● Extract provided:
Hello from the other side

Whenever someone I know talks about a long-distance relationship, we would both heave a knowing sort of sigh – long-distance is hard. There is almost no comfort in the knowledge, and no advice to be shared amongst “community”. What else can be said without calling to mind a sort of loneliness we must endure without comfort? It is hard, but at the same time, I feel that my long-distance relationship has taught me valuable lessons on love. Why else do we find ways to celebrate Valentines, despite all the hours lost to time zones or the capitalist poisoning of the holiday?

Does distance make the heart grow fonder

Sure, if anyone contains just a sliver of masochistic streak in them. Long distance is hard, and creates a sense of painful longing, that when viewed with the right mindset is a kind of fondness. It is watching people take slow strolls in the square as the leaves fall, and everything feels tragic and dramatic and deeply, personally, mocking. It is having my fingers perpetually cold and wishing I could feel some familiar warmth. It is tearing up while staring at my phone – the tears always come out of sight, never during the precious time to video call – and wondering if it is just a moodiness that comes with the early sunset, or being quite literally bored to tears waiting. It is rehearsing the reunion a million times in my head, fearing that I am overinflating it with my expectations beyond what any human can bear. Fearing that when we do meet, I will find that some things will be different from memory.

But of course, things will always be different. We all grow individually, regardless of the company of another person. The distance only makes obvious the inevitable shifts of a relationship that a physical closeness might cause me to overlook. That clarity in the way I have learnt to view my relationship prompts a deeper kind of fondness. It puts away fear now that I realise that the trajectory of relationships remains indifferent to distance.

● Try it: Render this sentence from the essay on long-distance relationships in Spanish: "We all grow individually, regardless of the company of another person."

● Excerpted records:
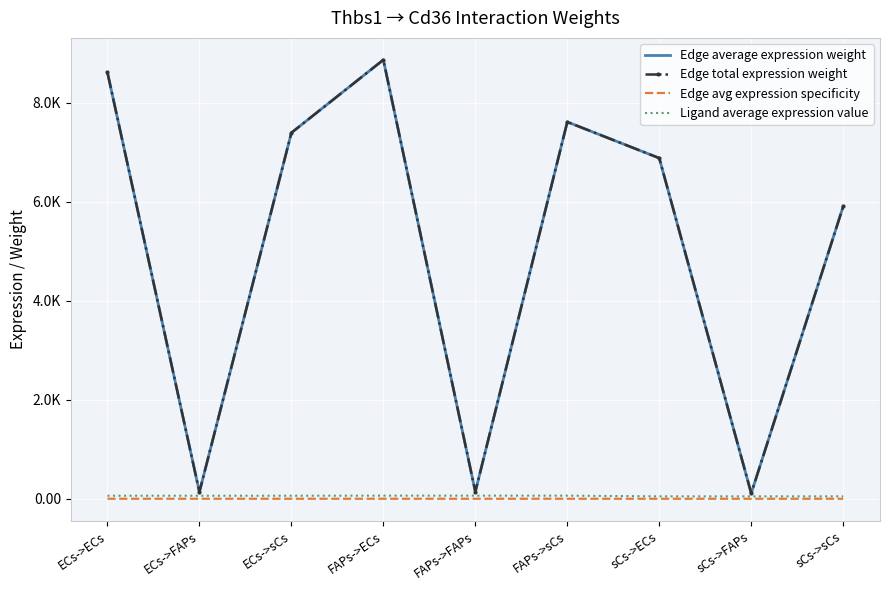

How many interior local peaks does the Edge average expression weight series have?

2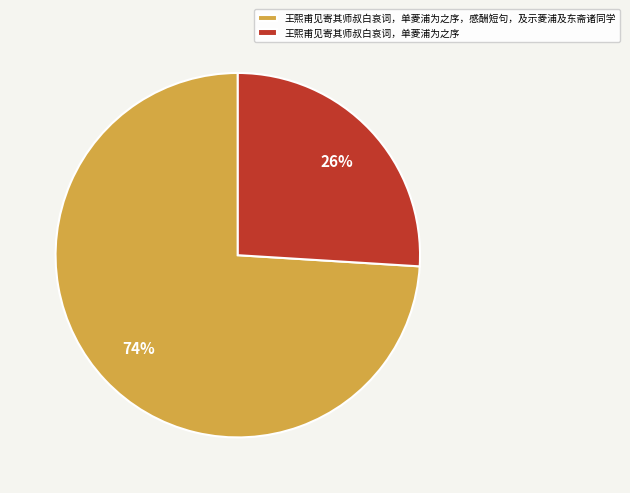

To the nearest percent, what is the combined percentage of 王熙甫见寄其师叔白哀词，单菱浦为之序，感酬短句，及示菱浦及东斋诸同学 and 王熙甫见寄其师叔白哀词，单菱浦为之序?

100%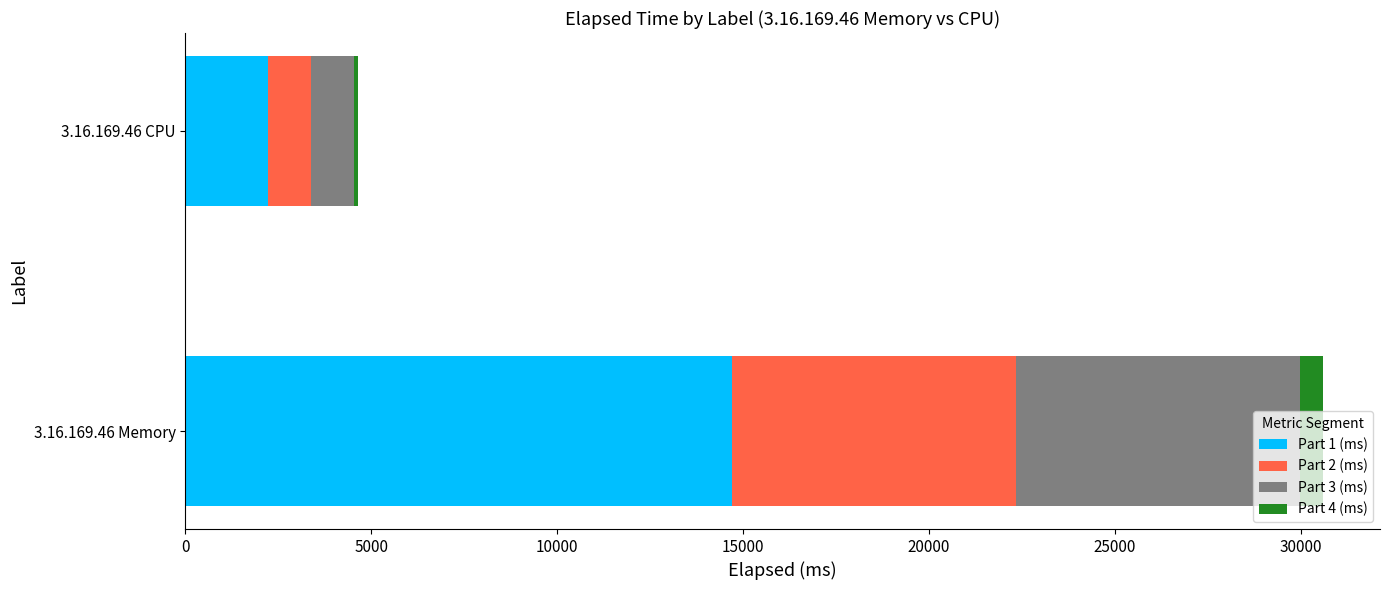

At which category is the sum across all series the highest?

3.16.169.46 Memory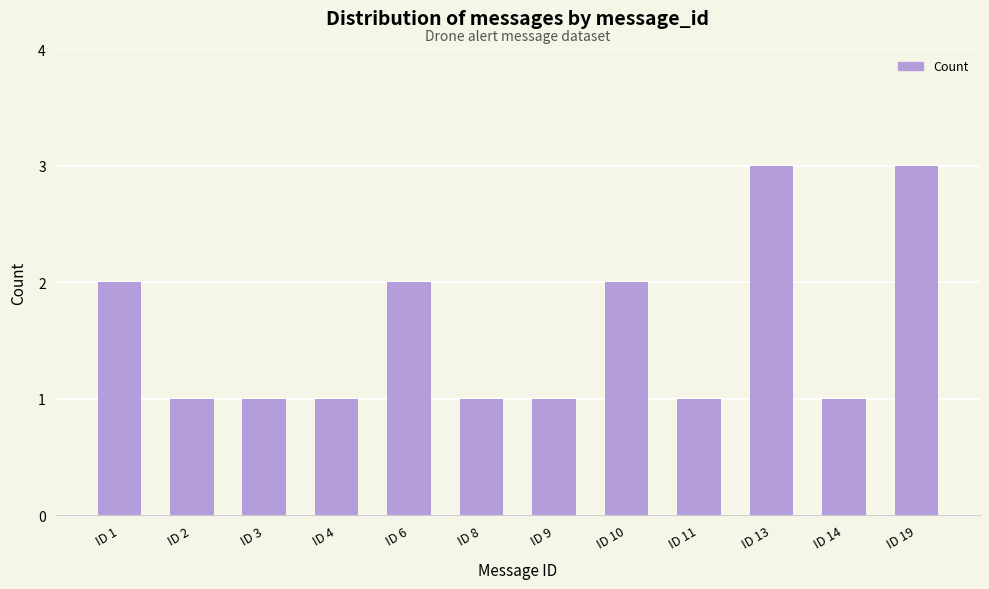

What is the value of the 10th bar from the left?

3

● Output for this exercise: Todos crecemos individualmente, independientemente de la compañía de otra persona.